REQUIRED WORK ->
Copy out the lines below, changing "common name" to "vernacular name" everywhere and keeping everything else the same.

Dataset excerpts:
»»

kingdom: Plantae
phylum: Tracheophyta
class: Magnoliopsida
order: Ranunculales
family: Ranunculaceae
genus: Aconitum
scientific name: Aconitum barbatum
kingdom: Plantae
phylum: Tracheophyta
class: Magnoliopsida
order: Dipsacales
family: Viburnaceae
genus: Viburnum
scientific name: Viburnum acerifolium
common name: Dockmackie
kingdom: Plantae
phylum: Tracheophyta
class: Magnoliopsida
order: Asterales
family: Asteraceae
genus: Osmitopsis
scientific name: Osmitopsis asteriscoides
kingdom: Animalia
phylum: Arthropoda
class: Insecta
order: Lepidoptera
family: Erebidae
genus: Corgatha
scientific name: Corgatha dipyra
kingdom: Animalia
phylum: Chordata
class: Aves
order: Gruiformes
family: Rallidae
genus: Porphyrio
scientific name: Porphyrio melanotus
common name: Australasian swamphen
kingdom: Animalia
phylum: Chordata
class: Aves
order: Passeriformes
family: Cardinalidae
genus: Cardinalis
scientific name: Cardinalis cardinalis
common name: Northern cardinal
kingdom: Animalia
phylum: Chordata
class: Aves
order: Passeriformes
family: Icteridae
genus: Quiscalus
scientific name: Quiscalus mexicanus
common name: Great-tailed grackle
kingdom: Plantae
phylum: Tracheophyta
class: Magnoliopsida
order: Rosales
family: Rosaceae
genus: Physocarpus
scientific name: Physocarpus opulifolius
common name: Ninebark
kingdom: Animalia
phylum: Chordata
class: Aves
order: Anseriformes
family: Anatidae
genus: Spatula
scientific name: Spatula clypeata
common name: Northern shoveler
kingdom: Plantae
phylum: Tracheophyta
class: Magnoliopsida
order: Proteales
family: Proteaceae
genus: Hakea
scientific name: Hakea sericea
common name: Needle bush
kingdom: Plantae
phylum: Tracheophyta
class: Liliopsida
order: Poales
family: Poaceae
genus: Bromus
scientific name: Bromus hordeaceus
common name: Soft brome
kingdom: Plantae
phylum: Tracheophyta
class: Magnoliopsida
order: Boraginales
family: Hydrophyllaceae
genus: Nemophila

««

CORRECT RESULT ->
kingdom: Plantae
phylum: Tracheophyta
class: Magnoliopsida
order: Ranunculales
family: Ranunculaceae
genus: Aconitum
scientific name: Aconitum barbatum
kingdom: Plantae
phylum: Tracheophyta
class: Magnoliopsida
order: Dipsacales
family: Viburnaceae
genus: Viburnum
scientific name: Viburnum acerifolium
vernacular name: Dockmackie
kingdom: Plantae
phylum: Tracheophyta
class: Magnoliopsida
order: Asterales
family: Asteraceae
genus: Osmitopsis
scientific name: Osmitopsis asteriscoides
kingdom: Animalia
phylum: Arthropoda
class: Insecta
order: Lepidoptera
family: Erebidae
genus: Corgatha
scientific name: Corgatha dipyra
kingdom: Animalia
phylum: Chordata
class: Aves
order: Gruiformes
family: Rallidae
genus: Porphyrio
scientific name: Porphyrio melanotus
vernacular name: Australasian swamphen
kingdom: Animalia
phylum: Chordata
class: Aves
order: Passeriformes
family: Cardinalidae
genus: Cardinalis
scientific name: Cardinalis cardinalis
vernacular name: Northern cardinal
kingdom: Animalia
phylum: Chordata
class: Aves
order: Passeriformes
family: Icteridae
genus: Quiscalus
scientific name: Quiscalus mexicanus
vernacular name: Great-tailed grackle
kingdom: Plantae
phylum: Tracheophyta
class: Magnoliopsida
order: Rosales
family: Rosaceae
genus: Physocarpus
scientific name: Physocarpus opulifolius
vernacular name: Ninebark
kingdom: Animalia
phylum: Chordata
class: Aves
order: Anseriformes
family: Anatidae
genus: Spatula
scientific name: Spatula clypeata
vernacular name: Northern shoveler
kingdom: Plantae
phylum: Tracheophyta
class: Magnoliopsida
order: Proteales
family: Proteaceae
genus: Hakea
scientific name: Hakea sericea
vernacular name: Needle bush
kingdom: Plantae
phylum: Tracheophyta
class: Liliopsida
order: Poales
family: Poaceae
genus: Bromus
scientific name: Bromus hordeaceus
vernacular name: Soft brome
kingdom: Plantae
phylum: Tracheophyta
class: Magnoliopsida
order: Boraginales
family: Hydrophyllaceae
genus: Nemophila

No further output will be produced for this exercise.